In this case, the act was “mushing,” which is grabbing a woman’s face and shoving her. And the audience laughed and women cheered when he asked who had had this done to her. At which point O’Neal breaks into a long set about how all men everywhere fantasize about killing their wives and girlfriends specifically because women are so awful killing them is an act of self defense, and asks people in the audience for their plans on how to murder their spouses.


And all through that stand-up act was the message: there is no point to a woman except to have sex with her. She is useless unless she is actually having sex right now, willing to have sex in the very near future, or caring for the results of sex. No man would ever want to talk to or engage with a woman unless she is going to have sex with him very soon, and even then she should be careful to not talk or do anything to displease her man or else he might shove her or KILL her, but in the end, he’s still such a Nice Guy, and she is a Bitch.

So Sonic was mushing Amy. Fantastic. And since Sonic doesn’t want to have sex with Amy, either because he has a boyfriend or because he just isn’t interested, she has no purpose and can be mushed with impunity. I’m especially glad that this information is being imparted to young gamers, who are obviously all boys so there’s no need to even pretend like a magical supersonic hedgehog could be a girl and accomplish the same retina-searing feats of ring-collecting. Hey kids, girls are unnecessary and gross and whether you’re hetero or super into your best slender orange hedgehog buddy but conflicted about what that means for your identity, you should feel totally free to ignore, belittle, and assault them for showing the smallest affection or interest toward you. Now run out and play!

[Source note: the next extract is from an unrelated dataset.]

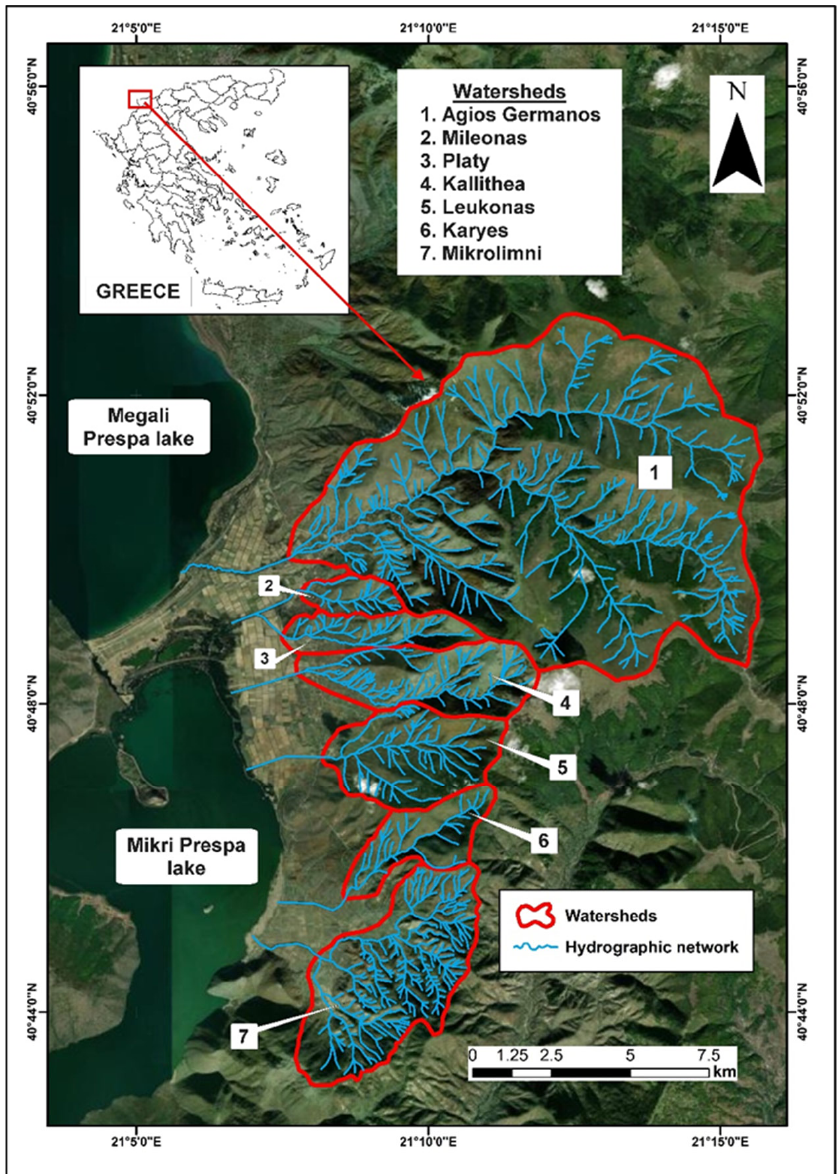
Figure 1. The watersheds that examined in the Greek part of Prespa Natural Park.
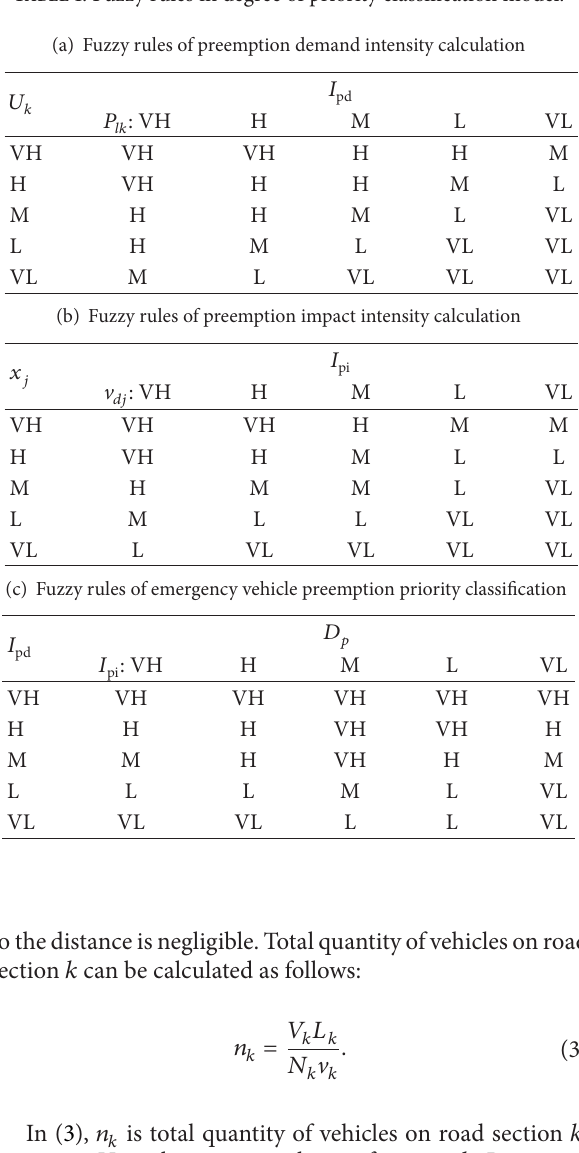
Table 1: Fuzzy rules in degree of priority classification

The sheer screaming balls-out hatred of women and displays of female affection shown in these games baffle me. I thought men were supposed to want sex from women? That’s what Patrice told me! But even worse is the straw-cartoon-man set up by showing any female NPC or PC as marriage-obsessed, pink, weak, and irritating. See? THEY TOTES DESERVE IT.

When I was a kid, I remember being so happy that I could play the Princess in Mario Bros 2–and she wasn’t really lesser than the other PCs–sure, she didn’t have much upper vegetable-hauling body strength, but she could fly. And she wasn’t shown as punishably useless or constantly throwing herself at Mario, even if she was pink. If I get into how Princess Peach is currently portrayed this post will never end, but the point is I was a little girl gamer. I am an adult female gamer. And when I see this regressive, ugly gender war crap laid out in the very latest games, I don’t understand how the world of late 80s gaming could have let me be a Princess who could fight, a girl who could wear the Metroid suit with no one the wiser, could let me believe Tails was like me, when the kid games of 2012 make damn sure that their audience knows being a girl is a sad, regrettable, even villainous thing, and if a male is even vaguely irritated with one, he should treat her as a low-level enemy and stomp on her face.

Grumble, grumble, as the Moblins say.